VALPOLCEVERA S.R. – AMICIZIA LAGACCIO 1-2
(1’ Errìco, 22’ Bargi, 87’ Robbiano)
VALPOLCEVERA S.R.: Giacinto, Peluttiero, Robbiano, Piquet, Pedemonte, Abondi, Guttuso (60’ Mancuso), Canepa, Calcagno, Tonelli, Pinasco. (Gadaleta, Massa, Travaglini, Aloi, Testino, Bianchi).
Sconfitta interna per la Valpo che perde di misura il derby con l’Amicizia Lagaccio pagando molto care due incertezze difensive che hanno permesso alle verdi di mister Cesare Errìco di portarsi a casa il bottino pieno. Il risultato è naturalmente quello che più conta, ma nel bilancio di giornata non tutto è stato negativo per le padrone di casa. Le sconfitte patite nell’ultimo periodo (Juve, Alba, Torino, Villacidro) erano arrivate al termine di partite in cui il risultato non era praticamente mai stato in discussione e le ragazze della Valpolcevera mai avevano dato l’impressione di poter raddrizzare i match. Contro un’Amicizia Lagaccio non al meglio delle proprie potenzialità anche perché alle prese a sua volta con diverse assenze, le biancoblu hanno invece disputato una gara apprezzabile soprattutto dal punto di vista della grinta e dell’impegno non mollando di un centimetro neppure nei momenti più difficili anche dopo essere andate sotto di due gol. Soprattutto nella ripresa si è giocato quasi esclusivamente nella metà campo difesa dal Lagaccio, senza che peraltro Pinasco e compagne siano riuscite a concretizzare la mole di gioco costruita. Il gol di Federica Robbiano (primo in carriera per lei in serie B) è arrivato troppo tardi per riuscire a ripetere la rimonta da 0-2 a 2-2 che era riuscita mesi addietro in casa del Castelfranco. Alla fine non sono arrivati punti in classifica ma si è perlomeno rivisto quello spirito che mancava da parecchio tempo.
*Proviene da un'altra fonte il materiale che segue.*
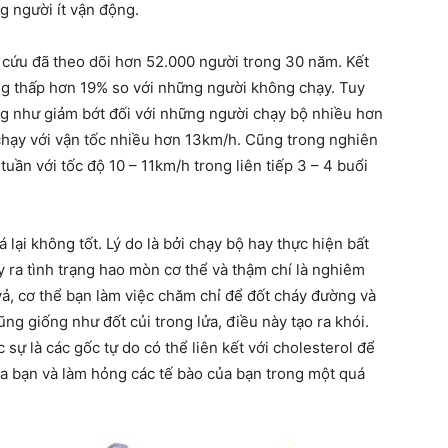
 người ít vận động.
cứu đã theo dõi hơn 52.000 người trong 30 năm. Kết
ng thấp hơn 19% so với những người không chạy. Tuy
ờng như giảm bớt đối với những người chạy bộ nhiều hơn
chạy với vận tốc nhiều hơn 13km/h. Cũng trong nghiên
uần với tốc độ 10 – 11km/h trong liên tiếp 3 – 4 buổi
 lại không tốt. Lý do là bởi chạy bộ hay thực hiện bất
y ra tình trạng hao mòn cơ thể và thậm chí là nghiêm
vả, cơ thể bạn làm việc chăm chỉ để đốt cháy đường và
ng giống như đốt củi trong lửa, điều này tạo ra khói.
 sự là các gốc tự do có thể liên kết với cholesterol để
a bạn và làm hỏng các tế bào của bạn trong một quá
La cronaca: dopo 30 secondi fluida manovra del centrocampo del Lagaccio, difesa locale completamente sorpresa, fuga di un’attaccante sulla destra e pallone all’indietro per Emma Errìco che calcia di prima intenzione sbloccando immediatamente il risultato. La Valpo non poteva iniziare peggio, ma ha il merito di reagire subito andando al tiro con Canepa al 6’: para con sicurezza Albezzano. Il match è equilibrato ma al 22’ ancora Errìco scavalca la difesa della Valpo che si dimentica la rapace Bargi, impeccabile a tu per tu con Giacinto nel freddare il portiere per lo 0-2. Nessun’altra emozione di rilievo nel primo tempo anche se le locali cercano di spingere per riaprire la gara, mentre le ospiti sono sempre molto insidiose sui calci da fermo.
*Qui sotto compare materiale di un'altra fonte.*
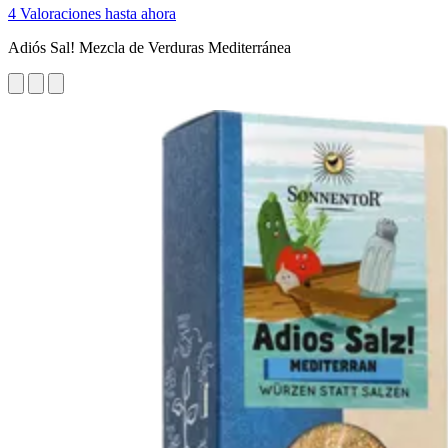
4 Valoraciones hasta ahora
Adiós Sal! Mezcla de Verduras Mediterránea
Nella ripresa per 20 minuti si vede solo la Valpo: il Lagaccio pero’ stringe i denti e pur soffrendo conserva il rassicurante doppio vantaggio (facile la parata di Albezzano su punizione di Canepa al 60’). Finita la sfuriata iniziale Piquet & c. tornano a correre qualche rischio (Boggero e la neo entrata Nietante provano a punire con veloci ripartenze la squadra di casa costretta a sbilanciarsi), ma i pericoli più grossi arrivano sul fronte offensivo Valpo: al 71’ gran colpo di testa di Calcagno a lato per questione di centimetri, al 78’ Tonelli di controbalzo fa gridare al gol, ma la palla colpisce la traversa a portiere battuto e rimbalza in campo. Quando all’87’ Robbiano trova una rete fortunosa calciando da oltre 40 metri (Albezzano calcola male il rimbalzo del pallone e si fa scavalcare) è troppo tardi per sperare nel miracolo: l’arbitro assegna solo due minuti di recupero e le biancoblu non riescono più a creare insidie. Finisce 1-2 con confortanti passi avanti dal punto di vista del carattere, ma anche in questa occasione senza riuscire a sovvertire i pronostici della vigilia.